This post was written by NACHC Summer Intern Madeleline Cole.
Last year, Washington became the second state in the country to implement a capitated Alternative Payment Methodology (APM), a forward-thinking payment model that removes the tie between payment and face-to-face visits and allows health centers greater flexibility in the care and services they provide. Medicaid currently pays health centers via the Prospective Payment System (PPS), a payment methodology operating on a per-visit rate. However, to provide greater flexibility, the law also allows states to design and implement an APM. An APM can dissolve the link between payment and the face-to-face visit with the state’s eligible list of providers and reimburses health care organizations on a capitated per member, per month (PMPM) basis. By implementing an APM, FQHCs hope to provide an even higher quality of care at a lower cost.
The State of Washington, Washington health centers, and the Washington Association for Community & Migrant Health Centers all had many specific goals in their implementation of this new APM, known as “APM4.” One of the most important was supporting the care health centers provide outside of the four walls of the health centers – all the phone calls, emails, outreach, video visits, and other touch points with patients that promote health but do not fall within the realm of traditional visits. All of these varied touch points help support alternatives to emergency room use, which in turn helps save the health care system money. For example, by making it feasible for a health center to offer nurse triage, patients are more inclined to contact a nurse before heading to an emergency room. Ultimately, the principle goal of Washington’s APM4, and of most APMs, is to enhance the quality of care by focusing on the patient while simultaneously lowering system-wide health care costs.

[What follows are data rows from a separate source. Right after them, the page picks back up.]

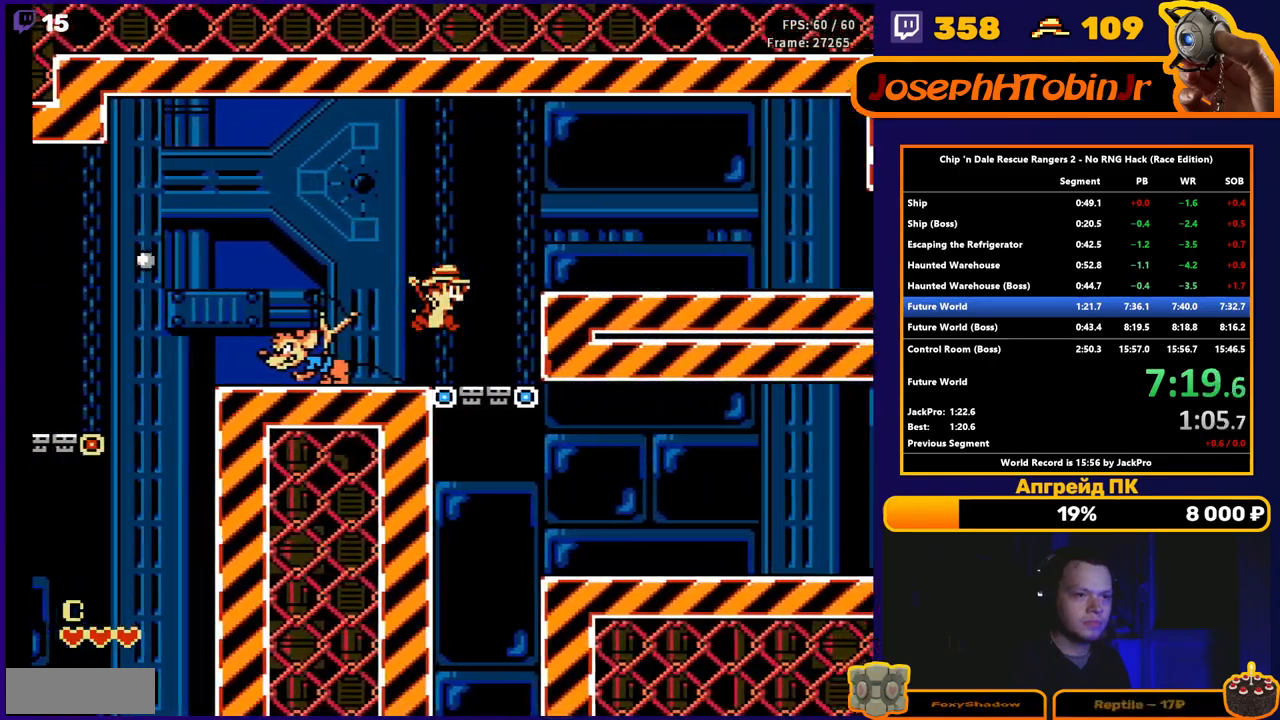
{"buttons": ["DPAD_RIGHT"], "events": [[83, "A", "down"], [333, "A", "up"]]}
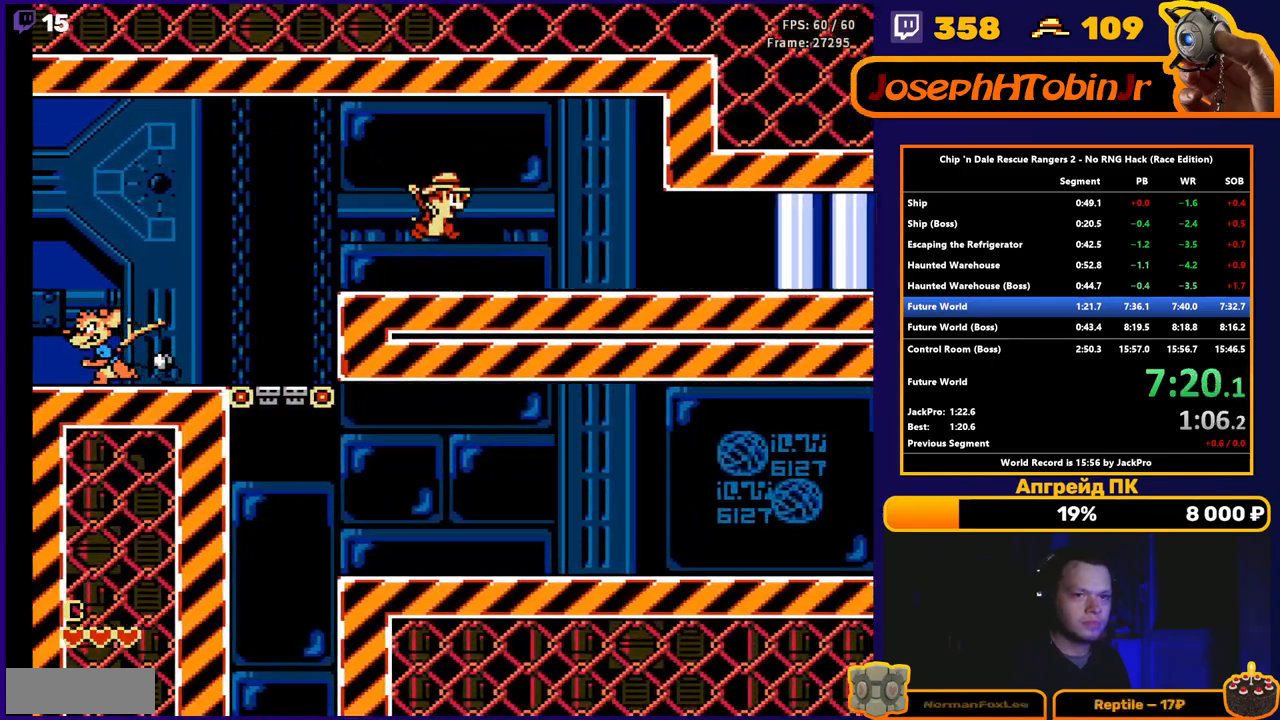
{"buttons": ["DPAD_RIGHT"], "events": []}
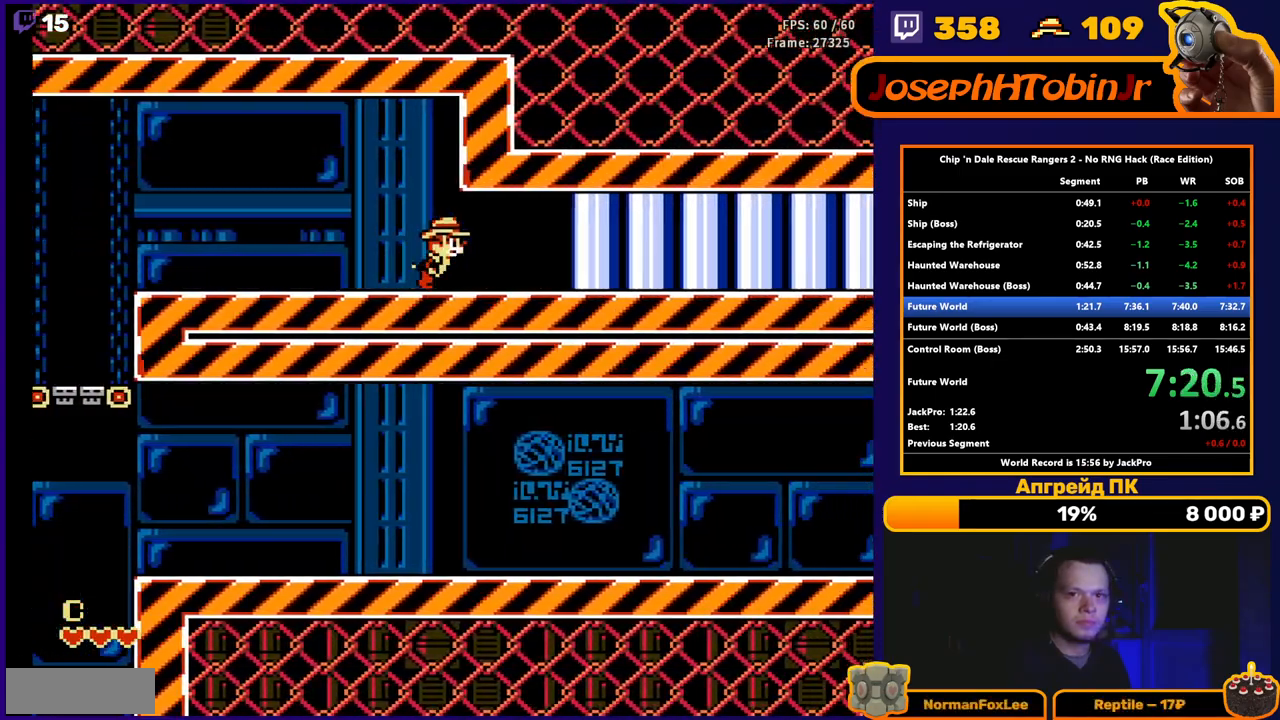
{"buttons": ["DPAD_RIGHT"], "events": []}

The state of Oregon was the first state in the country to implement a capitated APM. With a key focus on quality of care, Oregon FQHCs made several major changes. Health centers redesigned providers’ daily schedules to include longer visits per patient and time for care coordination and communication among team members. Although this means fewer patients can be seen every day, providers still meet patients’ needs through practices that go beyond a face-to-face visit, such as phone visits and the use of online portals as well as diversified visits like group visits and education sessions. Oregon FQHCs found that the flexibility provided under an APM allowed them to innovate in ways that would directly benefit the patient and open the door for new innovations to come forth (Cottrell et al., JACM Oct-Dec 2017).
Last year, health centers in Washington followed the lead of Oregon to create a capitated FQHC APM that links quality metrics to payment and encourages innovative care models that align payment with practice. As Washington health centers continue a long-established trajectory of patient-centered care models, they are also working to plan an additional roster of services that could be better supported via the APM including greater use of telehealth services. As more states look to Washington and Oregon as pioneers in alternative payment plans, FQHCs will move towards a future of patient-centered care with a foundation in quality over quantity.